本田一成著「写真記録・近江絹糸人権争議」2019年03月15日

 知人の國學院大學経済学部の本田一成教授から新著「写真記録・近江絹糸人権争議」を贈呈して頂いた。チェーンストア労働問題の研究者である氏とは二度に渡ってインタビュー取材を受け、更に共通の知人である山形県のあるチェーンストア労組の結成期メンバーたちとの懇親会でご一緒した。
 「近江絹糸人権争議」は私たちの世代では著名な労働争議のひとつとして知られている。とはいえ戦後間もない頃の争議であり、私にとっても記憶の片隅の出来事でしかない。そんな争議をなぜ今更取り上げられたのかという疑問がよぎった。

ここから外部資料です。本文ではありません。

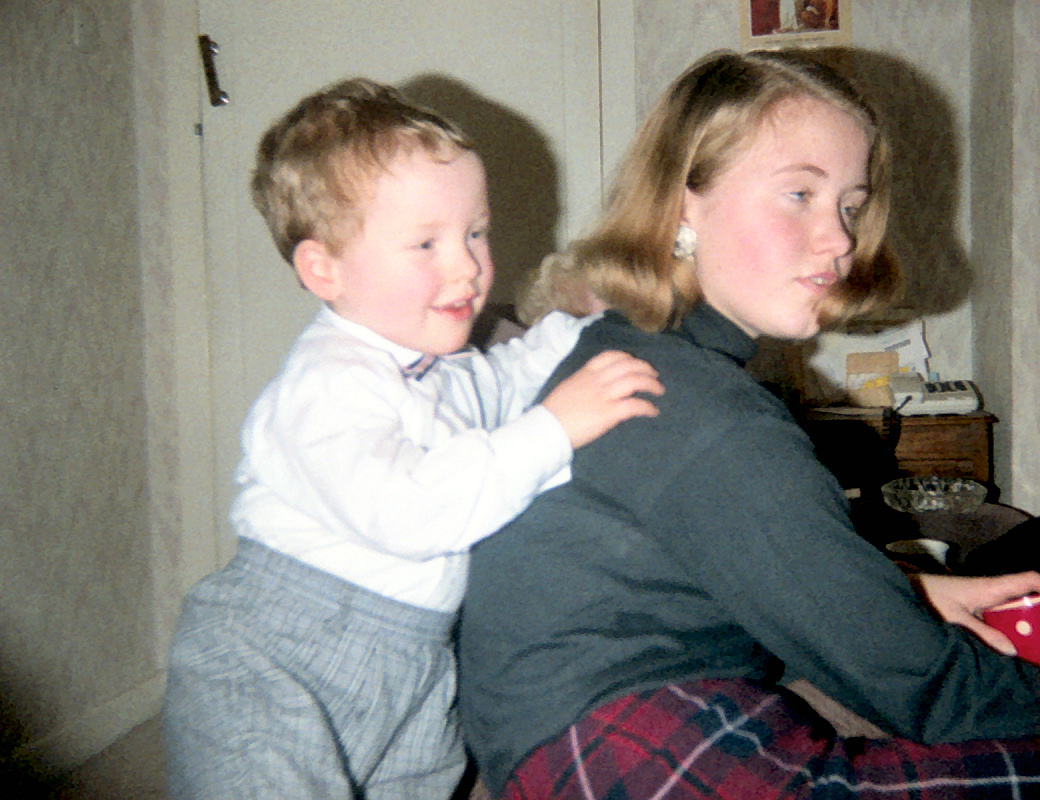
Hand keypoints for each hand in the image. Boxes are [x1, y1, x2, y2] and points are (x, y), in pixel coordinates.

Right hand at [540, 350, 663, 448]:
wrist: (547, 428)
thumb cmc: (553, 412)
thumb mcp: (567, 387)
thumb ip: (584, 383)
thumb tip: (596, 387)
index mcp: (585, 373)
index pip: (610, 356)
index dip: (627, 358)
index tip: (634, 363)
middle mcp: (597, 380)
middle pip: (628, 366)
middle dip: (645, 368)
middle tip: (654, 376)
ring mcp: (604, 396)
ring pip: (635, 381)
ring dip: (651, 384)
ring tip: (659, 390)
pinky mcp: (608, 413)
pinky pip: (634, 406)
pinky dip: (647, 407)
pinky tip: (653, 411)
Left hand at [912, 572, 1039, 655]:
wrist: (901, 594)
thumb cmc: (927, 598)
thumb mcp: (954, 619)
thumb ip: (981, 634)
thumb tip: (1012, 650)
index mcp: (989, 588)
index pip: (1027, 580)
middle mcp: (990, 593)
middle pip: (1025, 600)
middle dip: (1037, 616)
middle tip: (1039, 641)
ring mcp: (981, 603)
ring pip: (1012, 614)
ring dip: (1023, 628)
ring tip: (1033, 648)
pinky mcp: (972, 612)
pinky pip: (998, 622)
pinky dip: (1007, 633)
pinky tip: (1011, 650)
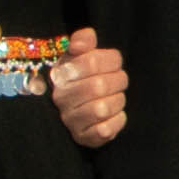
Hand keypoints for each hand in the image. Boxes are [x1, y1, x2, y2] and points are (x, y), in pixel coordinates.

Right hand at [47, 28, 132, 150]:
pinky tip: (114, 114)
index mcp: (61, 73)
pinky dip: (116, 120)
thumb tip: (83, 40)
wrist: (79, 107)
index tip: (112, 63)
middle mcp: (61, 98)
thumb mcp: (80, 54)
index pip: (93, 61)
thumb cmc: (83, 76)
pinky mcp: (83, 138)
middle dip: (117, 81)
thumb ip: (83, 40)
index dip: (111, 61)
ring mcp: (70, 120)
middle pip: (99, 86)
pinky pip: (106, 130)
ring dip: (117, 101)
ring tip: (114, 97)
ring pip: (103, 108)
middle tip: (118, 80)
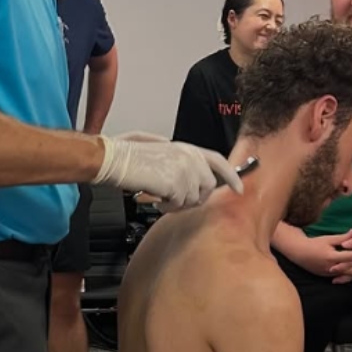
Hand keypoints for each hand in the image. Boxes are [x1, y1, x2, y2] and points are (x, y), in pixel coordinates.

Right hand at [94, 132, 242, 210]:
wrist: (113, 159)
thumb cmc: (126, 153)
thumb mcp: (154, 145)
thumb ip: (174, 154)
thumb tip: (183, 166)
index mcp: (185, 147)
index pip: (218, 161)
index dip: (231, 176)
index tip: (239, 188)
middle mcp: (189, 156)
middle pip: (207, 187)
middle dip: (194, 198)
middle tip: (175, 199)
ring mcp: (184, 169)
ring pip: (193, 199)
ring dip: (177, 203)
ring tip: (160, 196)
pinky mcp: (176, 183)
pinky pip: (179, 204)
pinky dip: (167, 206)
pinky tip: (155, 198)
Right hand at [286, 229, 351, 281]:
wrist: (298, 253)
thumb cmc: (313, 244)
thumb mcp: (328, 239)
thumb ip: (342, 238)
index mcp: (331, 256)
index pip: (348, 256)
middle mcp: (330, 267)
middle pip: (349, 270)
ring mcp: (328, 273)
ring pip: (345, 275)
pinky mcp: (326, 276)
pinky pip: (339, 276)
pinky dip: (348, 275)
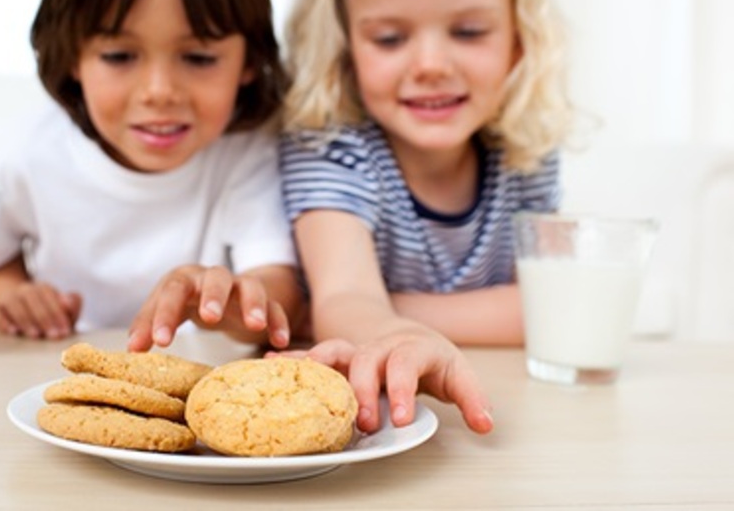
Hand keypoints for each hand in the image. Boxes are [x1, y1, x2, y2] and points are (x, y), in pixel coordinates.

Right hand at [0, 281, 80, 339]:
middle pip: (33, 299)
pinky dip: (3, 321)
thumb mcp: (61, 307)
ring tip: (35, 335)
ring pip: (15, 305)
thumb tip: (71, 302)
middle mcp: (25, 290)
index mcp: (43, 288)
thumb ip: (72, 304)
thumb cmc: (46, 310)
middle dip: (45, 318)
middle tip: (53, 335)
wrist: (16, 301)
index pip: (50, 296)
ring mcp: (9, 298)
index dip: (58, 313)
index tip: (65, 330)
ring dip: (26, 320)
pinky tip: (13, 331)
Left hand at [127, 265, 289, 350]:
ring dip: (253, 304)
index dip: (165, 315)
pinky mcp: (265, 300)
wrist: (222, 291)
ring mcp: (242, 287)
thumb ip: (148, 326)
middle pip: (216, 278)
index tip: (160, 343)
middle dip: (214, 296)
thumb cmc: (188, 301)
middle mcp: (214, 278)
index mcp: (186, 279)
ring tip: (255, 325)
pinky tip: (279, 342)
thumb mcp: (167, 310)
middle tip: (210, 317)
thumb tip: (132, 350)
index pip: (173, 290)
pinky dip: (278, 322)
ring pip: (251, 287)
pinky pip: (275, 307)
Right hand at [268, 334, 492, 434]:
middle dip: (363, 391)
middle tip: (364, 423)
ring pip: (335, 350)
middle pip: (368, 359)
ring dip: (318, 365)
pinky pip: (311, 355)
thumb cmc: (432, 359)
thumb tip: (485, 424)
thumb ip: (471, 399)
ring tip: (298, 377)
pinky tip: (270, 363)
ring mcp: (357, 349)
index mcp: (414, 347)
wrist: (406, 332)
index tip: (400, 419)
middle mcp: (382, 345)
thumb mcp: (457, 375)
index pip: (407, 363)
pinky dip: (291, 359)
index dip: (402, 389)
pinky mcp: (337, 358)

 この点について著者の「まえがき」では次のように記されている。きっかけは私も取材を受けて登場している前著「オルグ!オルグ!オルグ!」の記述の一環で近江絹糸人権争議にふれることになり関係する一枚の写真の掲載が必要になったということのようだ。そのため写真を所蔵する近江絹糸人権争議に関する2冊の著作の執筆者・朝倉克己氏と会うことになり、その出会いがこの著作執筆の契機となった。
 朝倉氏は、近江絹糸労組の結成に関わり彦根支部初代支部長として争議の中心人物のひとりだった。三島由紀夫の争議を舞台とした小説「絹と明察」の登場人物のモデルでもある。とは言え80代の高齢であるため、胸中にくすぶるまだ書き足りないという想いを本田氏に託されたようだ。朝倉氏の全面的な協力と所蔵する膨大な写真の提供を受けてこの著作が誕生することになる。
 著作の標題には「写真記録」の文字が付されている。著者の取材を通して朝倉氏だけでなく関係者から600枚もの写真が提供され、200枚が掲載されている。その結果200頁ほどの著作の60%以上もの頁がコメントのついた写真で埋められている。「目で見る近江絹糸人権争議」の性格の強い著作でもある。
 豊富な写真掲載という点だけでなく、既存の文献にない視点にも力点が置かれている。「企業再建闘争という側面」「彦根以外の多発的な争議の展開という側面」「争議手段の多面性」「争議を指導した上部組織である全繊線同盟についての記述」「争議の当初から内在していた対立構造」等である。
 久々に現役時代に労組結成に関わった自分自身の若かりき青春時代を思い起こしながら一気に読了した。